By DON O'BRIEN
Herald-Whig Staff Writer
A Quincy man will spend seven years in the Illinois Department of Corrections after pleading guilty to two felony charges.
David A. Day, 48, entered guilty pleas Wednesday to charges of unlawful participation in methamphetamine manufacturing and aggravated driving under the influence. Day waived his right to a pre-sentence investigation so he could immediately start his prison sentence.
Judge Mark Drummond agreed to the state's attorney's office's recommendations of four years in prison on the meth count and three years on the DUI. He will have to serve the sentences consecutively.
Day was arrested July 19 and charged with DUI. According to Assistant State's Attorney Josh Jones, it was Day's third DUI arrest, which made the charge aggravated.
He was out on bond when members of the West Central Illinois Task Force served a search warrant in the 900 block of Chestnut on Sept. 17. Task force members seized reaction vessels, Coleman fuel, sulfuric acid, salt, lithium, batteries, glassware and a large amount of meth waste. Agents also seized cannabis, hydrocodone pills and drug paraphernalia.
Jones said Task Force members found three "one-pot" meth labs at the residence. An 18-month child was found at the residence at the time of the search warrant.
Day was arrested with Angel D.R. Smith, 23. During Smith's preliminary hearing, Quincy Police officer Nick Hiland, a member of the West Central Illinois Task Force, testified that a shake-and-bake meth bottle was found four to six feet away from the baby's crib.
Last month, Smith was sentenced to 24 months probation after she pleaded guilty to a charge of unlawful possession of meth precursors. She was given TASC probation, meaning that if she successfully completes it, the felony charge will be stricken from her record.
Prior to Drummond's sentencing, Day asked if he could speak. He told the court that he had completed a residential rehabilitation program through Recovery Resources and was doing outpatient therapy. He said that he had been sober for six months and planned to take anger management classes.

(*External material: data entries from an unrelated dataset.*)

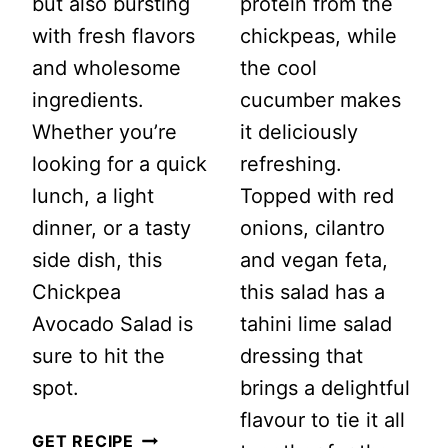
but also bursting
protein from the
with fresh flavors
chickpeas, while
and wholesome
the cool
ingredients.
cucumber makes
Whether you’re
it deliciously
looking for a quick
refreshing.
lunch, a light
Topped with red
dinner, or a tasty
onions, cilantro
side dish, this
and vegan feta,
Chickpea
this salad has a
Avocado Salad is
tahini lime salad
sure to hit the
dressing that
spot.
brings a delightful
flavour to tie it all
CHICKPEA
GET RECIPE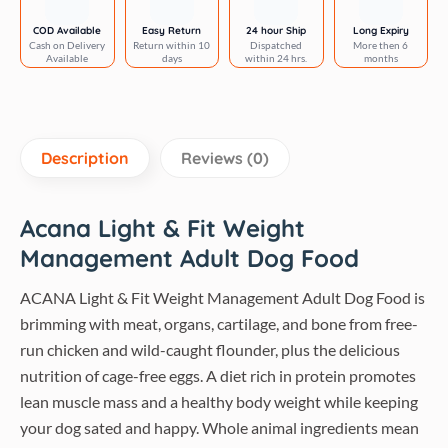
Food
quantity
COD Available
Easy Return
24 hour Ship
Long Expiry
Cash on Delivery
Return within 10
Dispatched
More then 6
Available
days
within 24 hrs.
months
Description
Reviews (0)
Acana Light & Fit Weight
Management Adult Dog Food
ACANA Light & Fit Weight Management Adult Dog Food is
brimming with meat, organs, cartilage, and bone from free-
run chicken and wild-caught flounder, plus the delicious
nutrition of cage-free eggs. A diet rich in protein promotes
lean muscle mass and a healthy body weight while keeping
your dog sated and happy. Whole animal ingredients mean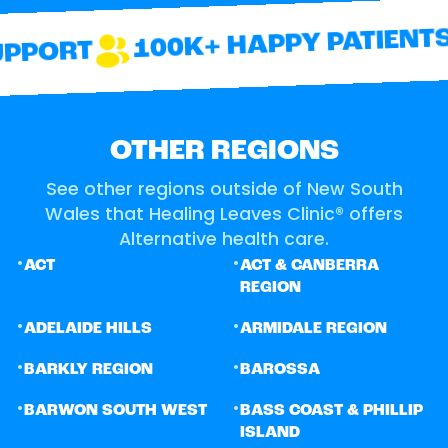
100K+ HAPPY PATIENTS
PPORT
OTHER REGIONS
See other regions outside of New South
Wales that Healing Leaves Clinic® offers
Alternative health care.
•
•
ACT
ACT & CANBERRA
REGION
•
•
ADELAIDE HILLS
ARMIDALE REGION
•
•
BARKLY REGION
BAROSSA
•
•
BARWON SOUTH WEST
BASS COAST & PHILLIP
ISLAND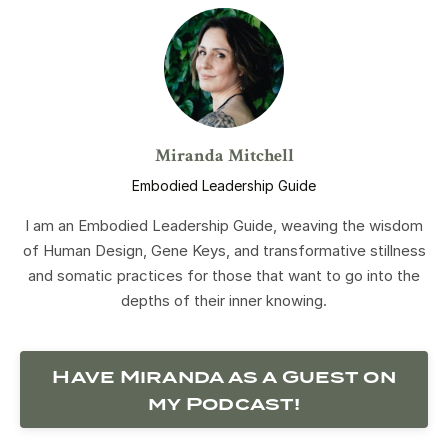
Miranda Mitchell
Embodied Leadership Guide
I am an Embodied Leadership Guide, weaving the wisdom
of Human Design, Gene Keys, and transformative stillness
and somatic practices for those that want to go into the
depths of their inner knowing.
Have Miranda as a Guest on
my Podcast!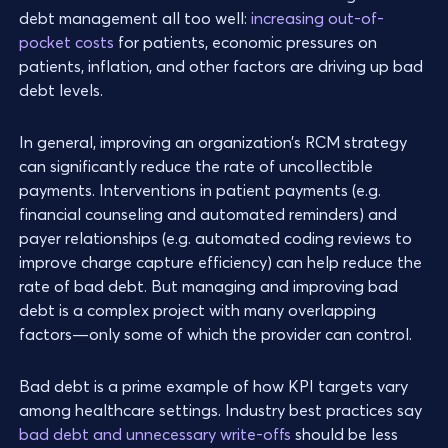
debt management all too well:
increasing out-of-
pocket costs
for patients, economic pressures on
patients, inflation, and other factors are driving up bad
debt levels.
In general, improving an organization’s RCM strategy
can significantly reduce the rate of uncollectible
payments. Interventions in patient payments (e.g.
financial counseling and automated reminders) and
payer relationships (e.g. automated coding reviews to
improve charge capture efficiency) can help reduce the
rate of bad debt. But managing and improving bad
debt is a complex project with many overlapping
factors—only some of which the provider can control.
Bad debt is a prime example of how KPI targets vary
among healthcare settings. Industry best practices say
bad debt and unnecessary write-offs
should be less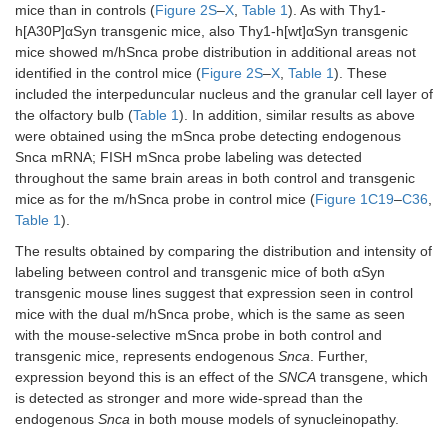
mice than in controls (
Figure 2S
–
X
,
Table 1
). As with Thy1-
Nucleus of the
Yes
↑
Yes
Yes
h[A30P]αSyn transgenic mice, also Thy1-h[wt]αSyn transgenic
vertical limb of
mice showed m/hSnca probe distribution in additional areas not
the diagonal
identified in the control mice (
band
Figure 2S
–
X
,
Table 1
). These
included the interpeduncular nucleus and the granular cell layer of
Lateral preoptic
Yes
↑
Yes
Yes
the olfactory bulb (
Table 1
). In addition, similar results as above
area
were obtained using the mSnca probe detecting endogenous
Snca mRNA; FISH mSnca probe labeling was detected
Nucleus of the
Yes
↑
Yes
Yes
throughout the same brain areas in both control and transgenic
horizontal limb
mice as for the m/hSnca probe in control mice (
Figure 1C19
–
C36
,
of the diagonal
Table 1
).
band
The results obtained by comparing the distribution and intensity of
Medio preoptic
Yes
↑
Yes
Yes
labeling between control and transgenic mice of both αSyn
area
transgenic mouse lines suggest that expression seen in control
mice with the dual m/hSnca probe, which is the same as seen
Medial forebrain
Yes
↑
Yes
Yes
with the mouse-selective mSnca probe in both control and
bundle area
transgenic mice, represents endogenous
Snca
. Further,
expression beyond this is an effect of the
SNCA
transgene, which
Bed nucleus of
Yes
↑
Yes
Yes
is detected as stronger and more wide-spread than the
the stria
endogenous
Snca
in both mouse models of synucleinopathy.
terminalis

Day's lawyer, Chief Public Defender Holly Henze, said that the sentence Day received was the minimum allowed for the charges. She said the state's attorney's office took into consideration his treatment record during the plea negotiations.
Day was taken into custody after the hearing. He had been free since posting $1,000 bond in the meth case on Nov. 7. He was given credit for 72 days served in the Adams County Jail.